These last few terms I have been teaching students to prepare their portfolios for the professional direction they are interested in pursuing.  Because they have been developing their skills in a figurative school, they assume they need to stick with the realism they have been training to achieve.  Contrary to the realism they have been learning, they need to forget about it and reach for a desired goal, whether it be children’s books, animation, character design, or whatever else intrigues them, and learn to identify with the skill sets required.

I teach them to break down their favorite artists into specific design categories, so they can understand the lens of distortion and technique these artists are using to define their own work.  It doesn’t get into the psychology of “why” they do what they do, rather, their work just is what it is and a body of it explains so much about process.

To also understand that representational or communicative art is developed within a very narrow set of graphic parameters, and once they identify with these tools they will have an easier time discovering their own design sensibilities and control their work without it looking or feeling confused (as much).

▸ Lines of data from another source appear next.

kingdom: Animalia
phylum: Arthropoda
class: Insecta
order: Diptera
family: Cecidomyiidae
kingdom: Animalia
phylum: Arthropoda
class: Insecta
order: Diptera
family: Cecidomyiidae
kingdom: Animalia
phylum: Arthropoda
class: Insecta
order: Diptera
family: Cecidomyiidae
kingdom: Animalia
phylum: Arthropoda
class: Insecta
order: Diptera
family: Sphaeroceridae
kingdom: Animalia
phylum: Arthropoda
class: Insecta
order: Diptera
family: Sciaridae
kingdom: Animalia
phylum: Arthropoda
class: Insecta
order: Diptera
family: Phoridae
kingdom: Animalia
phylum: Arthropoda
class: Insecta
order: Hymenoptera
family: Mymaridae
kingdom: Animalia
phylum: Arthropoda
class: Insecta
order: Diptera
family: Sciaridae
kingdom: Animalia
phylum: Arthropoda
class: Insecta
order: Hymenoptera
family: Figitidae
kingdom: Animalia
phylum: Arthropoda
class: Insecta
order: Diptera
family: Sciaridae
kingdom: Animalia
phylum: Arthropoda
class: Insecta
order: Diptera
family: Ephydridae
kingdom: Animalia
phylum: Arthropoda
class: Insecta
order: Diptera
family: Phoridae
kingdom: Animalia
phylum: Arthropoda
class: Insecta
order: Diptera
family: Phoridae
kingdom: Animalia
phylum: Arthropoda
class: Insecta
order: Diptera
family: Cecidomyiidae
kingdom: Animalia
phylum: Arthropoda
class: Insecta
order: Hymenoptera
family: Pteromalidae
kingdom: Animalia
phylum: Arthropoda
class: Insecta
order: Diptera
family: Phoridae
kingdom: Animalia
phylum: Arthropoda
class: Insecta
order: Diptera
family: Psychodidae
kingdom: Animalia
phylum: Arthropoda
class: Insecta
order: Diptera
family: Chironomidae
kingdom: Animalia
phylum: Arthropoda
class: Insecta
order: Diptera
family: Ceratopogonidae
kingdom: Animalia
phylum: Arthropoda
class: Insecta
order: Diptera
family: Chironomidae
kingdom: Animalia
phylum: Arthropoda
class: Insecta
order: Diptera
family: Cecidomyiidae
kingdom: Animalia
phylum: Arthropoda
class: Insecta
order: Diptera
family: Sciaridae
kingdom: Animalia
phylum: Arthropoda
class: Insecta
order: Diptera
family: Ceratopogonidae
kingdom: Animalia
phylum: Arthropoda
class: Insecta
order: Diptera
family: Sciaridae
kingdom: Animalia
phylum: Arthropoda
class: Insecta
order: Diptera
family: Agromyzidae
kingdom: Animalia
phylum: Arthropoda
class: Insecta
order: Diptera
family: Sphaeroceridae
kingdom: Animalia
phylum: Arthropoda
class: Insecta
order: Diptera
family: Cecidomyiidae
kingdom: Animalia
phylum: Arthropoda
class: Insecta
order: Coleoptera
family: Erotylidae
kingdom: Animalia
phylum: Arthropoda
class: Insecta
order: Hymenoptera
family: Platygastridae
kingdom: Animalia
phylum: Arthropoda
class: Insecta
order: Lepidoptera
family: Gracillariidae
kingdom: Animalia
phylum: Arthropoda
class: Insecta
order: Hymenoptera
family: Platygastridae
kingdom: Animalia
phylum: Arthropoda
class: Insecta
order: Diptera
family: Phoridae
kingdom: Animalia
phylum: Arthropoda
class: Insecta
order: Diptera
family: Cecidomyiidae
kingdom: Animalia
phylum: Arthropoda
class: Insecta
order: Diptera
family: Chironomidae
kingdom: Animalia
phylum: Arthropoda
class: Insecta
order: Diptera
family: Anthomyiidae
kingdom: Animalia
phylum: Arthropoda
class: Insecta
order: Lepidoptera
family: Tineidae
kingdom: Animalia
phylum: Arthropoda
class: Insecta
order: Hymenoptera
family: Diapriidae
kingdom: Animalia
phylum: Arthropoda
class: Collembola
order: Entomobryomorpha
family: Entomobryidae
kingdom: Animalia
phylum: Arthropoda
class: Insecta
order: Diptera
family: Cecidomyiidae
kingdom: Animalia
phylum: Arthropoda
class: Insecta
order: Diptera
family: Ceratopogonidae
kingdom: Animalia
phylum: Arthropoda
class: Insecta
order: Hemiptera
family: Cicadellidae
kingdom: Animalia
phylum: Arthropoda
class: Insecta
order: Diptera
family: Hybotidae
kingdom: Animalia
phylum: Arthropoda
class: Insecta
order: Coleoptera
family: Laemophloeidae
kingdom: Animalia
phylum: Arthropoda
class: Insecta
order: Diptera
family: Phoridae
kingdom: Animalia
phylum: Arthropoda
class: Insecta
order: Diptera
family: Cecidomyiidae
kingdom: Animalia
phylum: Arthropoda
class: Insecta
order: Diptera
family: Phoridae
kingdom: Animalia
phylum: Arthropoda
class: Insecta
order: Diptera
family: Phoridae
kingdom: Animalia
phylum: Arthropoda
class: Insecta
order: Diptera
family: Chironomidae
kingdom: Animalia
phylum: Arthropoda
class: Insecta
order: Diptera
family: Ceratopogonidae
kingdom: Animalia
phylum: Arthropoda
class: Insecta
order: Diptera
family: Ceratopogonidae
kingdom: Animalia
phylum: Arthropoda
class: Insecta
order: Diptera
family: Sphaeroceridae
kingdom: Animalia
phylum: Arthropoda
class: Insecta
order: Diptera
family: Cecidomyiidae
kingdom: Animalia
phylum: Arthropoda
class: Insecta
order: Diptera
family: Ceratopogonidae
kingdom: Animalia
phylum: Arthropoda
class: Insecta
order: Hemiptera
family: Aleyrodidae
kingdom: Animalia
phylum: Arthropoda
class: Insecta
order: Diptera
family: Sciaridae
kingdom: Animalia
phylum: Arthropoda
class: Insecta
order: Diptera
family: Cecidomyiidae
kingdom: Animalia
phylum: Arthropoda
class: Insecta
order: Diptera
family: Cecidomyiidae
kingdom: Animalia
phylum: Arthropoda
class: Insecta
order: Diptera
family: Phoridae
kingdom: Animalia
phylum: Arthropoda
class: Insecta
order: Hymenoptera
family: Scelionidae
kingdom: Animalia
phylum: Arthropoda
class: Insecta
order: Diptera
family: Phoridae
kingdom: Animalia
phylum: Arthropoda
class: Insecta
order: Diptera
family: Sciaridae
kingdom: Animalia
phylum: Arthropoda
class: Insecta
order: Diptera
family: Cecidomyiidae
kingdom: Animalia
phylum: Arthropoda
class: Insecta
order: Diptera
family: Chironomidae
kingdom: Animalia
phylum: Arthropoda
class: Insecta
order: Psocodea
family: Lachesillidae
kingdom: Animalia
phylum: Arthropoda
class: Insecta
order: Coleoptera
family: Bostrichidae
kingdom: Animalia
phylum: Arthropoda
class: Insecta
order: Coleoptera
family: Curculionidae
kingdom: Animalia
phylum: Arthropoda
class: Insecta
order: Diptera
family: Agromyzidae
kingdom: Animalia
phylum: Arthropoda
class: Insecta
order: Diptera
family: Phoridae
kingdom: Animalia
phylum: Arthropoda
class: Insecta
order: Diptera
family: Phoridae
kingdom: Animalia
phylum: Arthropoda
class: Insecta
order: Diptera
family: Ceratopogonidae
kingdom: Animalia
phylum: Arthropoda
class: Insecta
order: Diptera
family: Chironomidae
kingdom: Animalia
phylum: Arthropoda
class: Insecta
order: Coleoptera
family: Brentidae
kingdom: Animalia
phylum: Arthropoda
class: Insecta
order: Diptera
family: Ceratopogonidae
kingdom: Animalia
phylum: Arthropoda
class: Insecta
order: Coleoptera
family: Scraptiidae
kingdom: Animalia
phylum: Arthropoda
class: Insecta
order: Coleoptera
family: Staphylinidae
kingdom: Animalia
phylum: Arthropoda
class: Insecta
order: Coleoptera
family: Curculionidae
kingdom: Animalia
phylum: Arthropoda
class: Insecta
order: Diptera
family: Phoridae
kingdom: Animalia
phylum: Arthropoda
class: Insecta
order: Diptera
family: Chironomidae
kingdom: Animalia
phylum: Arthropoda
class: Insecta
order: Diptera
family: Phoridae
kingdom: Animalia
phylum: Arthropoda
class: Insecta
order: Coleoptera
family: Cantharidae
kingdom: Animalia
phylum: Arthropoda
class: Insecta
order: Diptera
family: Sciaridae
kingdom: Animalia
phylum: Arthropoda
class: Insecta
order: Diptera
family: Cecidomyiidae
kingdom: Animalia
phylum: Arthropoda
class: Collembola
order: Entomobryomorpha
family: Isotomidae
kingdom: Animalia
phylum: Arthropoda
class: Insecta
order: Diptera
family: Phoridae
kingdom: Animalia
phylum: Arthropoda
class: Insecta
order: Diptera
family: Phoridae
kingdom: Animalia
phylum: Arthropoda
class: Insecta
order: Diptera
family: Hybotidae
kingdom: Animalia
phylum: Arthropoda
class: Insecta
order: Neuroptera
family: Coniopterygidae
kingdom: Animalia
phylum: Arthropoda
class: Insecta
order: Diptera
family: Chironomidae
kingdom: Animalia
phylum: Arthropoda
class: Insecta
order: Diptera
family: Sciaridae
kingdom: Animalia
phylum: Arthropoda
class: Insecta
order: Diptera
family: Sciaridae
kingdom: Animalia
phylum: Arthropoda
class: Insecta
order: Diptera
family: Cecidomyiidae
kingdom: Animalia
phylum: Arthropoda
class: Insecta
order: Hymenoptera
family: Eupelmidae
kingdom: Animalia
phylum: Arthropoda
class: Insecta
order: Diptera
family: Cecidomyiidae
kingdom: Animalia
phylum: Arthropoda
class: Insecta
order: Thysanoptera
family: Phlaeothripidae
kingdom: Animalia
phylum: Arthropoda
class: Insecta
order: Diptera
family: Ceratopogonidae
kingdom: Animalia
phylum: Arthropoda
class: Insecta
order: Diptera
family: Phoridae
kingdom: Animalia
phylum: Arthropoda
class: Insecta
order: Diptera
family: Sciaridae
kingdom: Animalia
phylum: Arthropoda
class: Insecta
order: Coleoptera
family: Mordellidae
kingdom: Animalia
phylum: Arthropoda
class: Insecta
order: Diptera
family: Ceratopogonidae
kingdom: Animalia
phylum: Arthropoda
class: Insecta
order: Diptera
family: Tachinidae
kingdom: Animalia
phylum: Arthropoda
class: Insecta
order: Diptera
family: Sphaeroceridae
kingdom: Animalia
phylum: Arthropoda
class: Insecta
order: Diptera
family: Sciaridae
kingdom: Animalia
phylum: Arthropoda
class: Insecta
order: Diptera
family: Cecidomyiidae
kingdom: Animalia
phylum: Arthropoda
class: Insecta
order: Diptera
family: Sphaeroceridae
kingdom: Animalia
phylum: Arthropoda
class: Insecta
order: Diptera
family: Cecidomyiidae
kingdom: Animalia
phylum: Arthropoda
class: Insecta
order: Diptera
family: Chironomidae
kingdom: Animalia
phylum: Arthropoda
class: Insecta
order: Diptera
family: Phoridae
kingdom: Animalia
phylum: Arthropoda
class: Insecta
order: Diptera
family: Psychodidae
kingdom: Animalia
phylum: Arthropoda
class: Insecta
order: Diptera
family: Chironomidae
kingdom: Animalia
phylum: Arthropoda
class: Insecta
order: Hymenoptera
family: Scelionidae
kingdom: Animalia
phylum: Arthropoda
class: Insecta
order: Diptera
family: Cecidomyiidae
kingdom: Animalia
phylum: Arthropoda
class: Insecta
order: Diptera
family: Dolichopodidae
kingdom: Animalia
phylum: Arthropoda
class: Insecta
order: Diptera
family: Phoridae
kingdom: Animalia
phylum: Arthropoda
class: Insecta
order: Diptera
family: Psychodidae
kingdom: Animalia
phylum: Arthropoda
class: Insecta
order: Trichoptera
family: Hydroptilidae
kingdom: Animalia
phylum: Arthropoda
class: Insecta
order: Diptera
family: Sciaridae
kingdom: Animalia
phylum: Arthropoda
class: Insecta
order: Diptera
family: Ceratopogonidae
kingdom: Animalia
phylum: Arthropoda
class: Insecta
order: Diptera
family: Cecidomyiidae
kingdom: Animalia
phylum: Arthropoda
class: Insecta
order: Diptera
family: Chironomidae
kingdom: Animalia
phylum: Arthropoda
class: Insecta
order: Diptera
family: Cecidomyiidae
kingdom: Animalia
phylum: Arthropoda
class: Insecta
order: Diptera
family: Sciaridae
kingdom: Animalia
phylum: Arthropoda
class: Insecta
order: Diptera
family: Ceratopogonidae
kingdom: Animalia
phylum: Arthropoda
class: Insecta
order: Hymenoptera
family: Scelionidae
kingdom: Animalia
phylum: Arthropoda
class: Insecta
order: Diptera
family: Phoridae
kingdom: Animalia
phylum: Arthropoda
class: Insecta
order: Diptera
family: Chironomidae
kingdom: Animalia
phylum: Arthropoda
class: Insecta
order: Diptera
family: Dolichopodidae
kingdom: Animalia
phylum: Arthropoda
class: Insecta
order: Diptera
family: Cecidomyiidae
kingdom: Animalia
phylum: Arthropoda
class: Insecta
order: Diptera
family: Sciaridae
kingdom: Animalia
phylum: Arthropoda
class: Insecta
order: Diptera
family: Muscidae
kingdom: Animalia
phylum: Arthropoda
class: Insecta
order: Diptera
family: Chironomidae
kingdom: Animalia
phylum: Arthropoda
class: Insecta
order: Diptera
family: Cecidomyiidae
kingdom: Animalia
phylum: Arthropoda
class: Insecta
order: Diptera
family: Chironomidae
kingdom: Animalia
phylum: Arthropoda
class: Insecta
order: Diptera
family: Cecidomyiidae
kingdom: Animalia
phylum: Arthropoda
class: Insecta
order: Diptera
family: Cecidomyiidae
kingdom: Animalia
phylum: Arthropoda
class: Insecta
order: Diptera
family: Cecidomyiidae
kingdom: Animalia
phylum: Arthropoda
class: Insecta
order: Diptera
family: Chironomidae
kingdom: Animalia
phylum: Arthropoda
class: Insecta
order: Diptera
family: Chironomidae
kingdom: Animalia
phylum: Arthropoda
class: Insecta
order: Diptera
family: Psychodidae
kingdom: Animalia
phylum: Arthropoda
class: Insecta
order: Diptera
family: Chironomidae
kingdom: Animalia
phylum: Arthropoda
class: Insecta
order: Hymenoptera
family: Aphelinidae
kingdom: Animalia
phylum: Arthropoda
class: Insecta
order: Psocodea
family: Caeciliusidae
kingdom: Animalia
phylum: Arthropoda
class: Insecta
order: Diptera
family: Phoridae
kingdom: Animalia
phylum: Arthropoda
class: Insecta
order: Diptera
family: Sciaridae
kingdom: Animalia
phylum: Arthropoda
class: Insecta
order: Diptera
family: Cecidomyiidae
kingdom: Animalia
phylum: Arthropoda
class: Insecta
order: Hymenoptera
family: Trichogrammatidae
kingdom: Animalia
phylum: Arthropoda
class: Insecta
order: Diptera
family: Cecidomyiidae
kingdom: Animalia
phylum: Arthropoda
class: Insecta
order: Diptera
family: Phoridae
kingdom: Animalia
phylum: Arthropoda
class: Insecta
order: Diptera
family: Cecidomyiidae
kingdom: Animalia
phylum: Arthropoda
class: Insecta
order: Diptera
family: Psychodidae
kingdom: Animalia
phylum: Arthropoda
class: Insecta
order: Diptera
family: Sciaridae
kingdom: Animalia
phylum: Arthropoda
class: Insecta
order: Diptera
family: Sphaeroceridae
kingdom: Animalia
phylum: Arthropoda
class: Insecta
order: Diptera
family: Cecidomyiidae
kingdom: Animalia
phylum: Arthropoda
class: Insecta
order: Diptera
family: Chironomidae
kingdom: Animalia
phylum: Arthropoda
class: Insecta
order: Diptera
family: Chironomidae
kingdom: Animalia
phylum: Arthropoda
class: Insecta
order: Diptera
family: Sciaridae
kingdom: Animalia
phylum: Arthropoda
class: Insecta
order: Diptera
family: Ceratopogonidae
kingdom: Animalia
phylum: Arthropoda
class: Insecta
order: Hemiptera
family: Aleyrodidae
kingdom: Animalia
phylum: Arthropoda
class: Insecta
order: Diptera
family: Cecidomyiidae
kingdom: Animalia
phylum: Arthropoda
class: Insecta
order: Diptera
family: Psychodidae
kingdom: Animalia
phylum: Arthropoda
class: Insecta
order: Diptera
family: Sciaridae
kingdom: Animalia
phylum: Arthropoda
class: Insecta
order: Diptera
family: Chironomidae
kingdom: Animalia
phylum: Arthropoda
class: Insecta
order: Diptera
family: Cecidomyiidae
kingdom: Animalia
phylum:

I have started a chart that plots out the different ways we see art in 2D space vs. the three types of 2D tools we use for pictorial symbol design whether graphic or illustrious.  I am not finished with my own examples, so I have borrowed from the many great artists out there to help explain the gradients of design that is laid out in this chart.

The design tools we make pictures with are line, shape/Notan, and form/Chiaroscuro.  This chart separates them from one another, but the fact is that all great representational pictures rendered share all three of these in the same pictorial space in a hierarchical triad.  However, learning to recognize your own habits or what you gravitate towards when you draw is a fantastic place to first explore.  And with a few touchstone artists broken down into a process is a great way to begin practicing.

The different ways we view art on a flat surface is as follows:  graphic, stylized, or realistic, or, another way of thinking of each category respectively is to think of them drawn primitive or childlike or cartoony, subjective or through the artists personal interpretation, or photographic.  Within each of these categories is another series of subcategories that stretch out the gradient even further.  This chart is yet to be built since I am trying to make all the examples in my own hand and this first chart is still under construction.  I will certainly share the end results as they are completed.  I hope to have them done before this semester is completed.

Graphic Images tend to be more primitive or forward facing, Stylized is through the artist’s eyes and through their personal point of view, and Realism is the illusion of reality, fooling the eye into believing the image was a genuine moment in time.

For now, here is a temporary chart and a few extra examples here in this post to help get you started with thinking how you would make art in your own hand, your own way, based upon what you love and not necessarily what you have learned.  Oh, and be okay with what you choose, regardless of how far down the food chain you first perceive it to be positioned in your tool box of newly minted skills.

The hardest thing for some of these students to take is not using everything they have learned in the work they do.  I have to tell them again and again it is not about doing realism in your own work, its that realism was a learning tool, a vehicle for them to learn the concepts of seeing, calculating, and translating visual space and translate that into something intelligible, legible, smart, and easy for anyone to see the meaning before seeing mistakes which pretty much anyone can see, or eventually see.  And, if realism is the only means to super success and notoriety, then what’s up with Cory Loftis, Creaturebox, Miyazaki, Sienkiewicz, Niño, and the many others that are just as popular and well known?

Alex Niño in one of his many amazing stylistic approaches.

So, what was it that you really wanted to do with your art?  Go do it and enjoy what you want rather than what you think you need.  And if realism is you, then do it the best that you can and understand clarity of communication before technique so that you can convey the strongest and most emotive story image possible.

The Norman Rockwell of Cartooning, Cory Loftis.

Creaturebox is amazing even when doing other IP’s.

Bill Sienkiewvicz and one his many versatile approaches to making images.


And of course, Miyazaki and his beautiful fluid comic approach.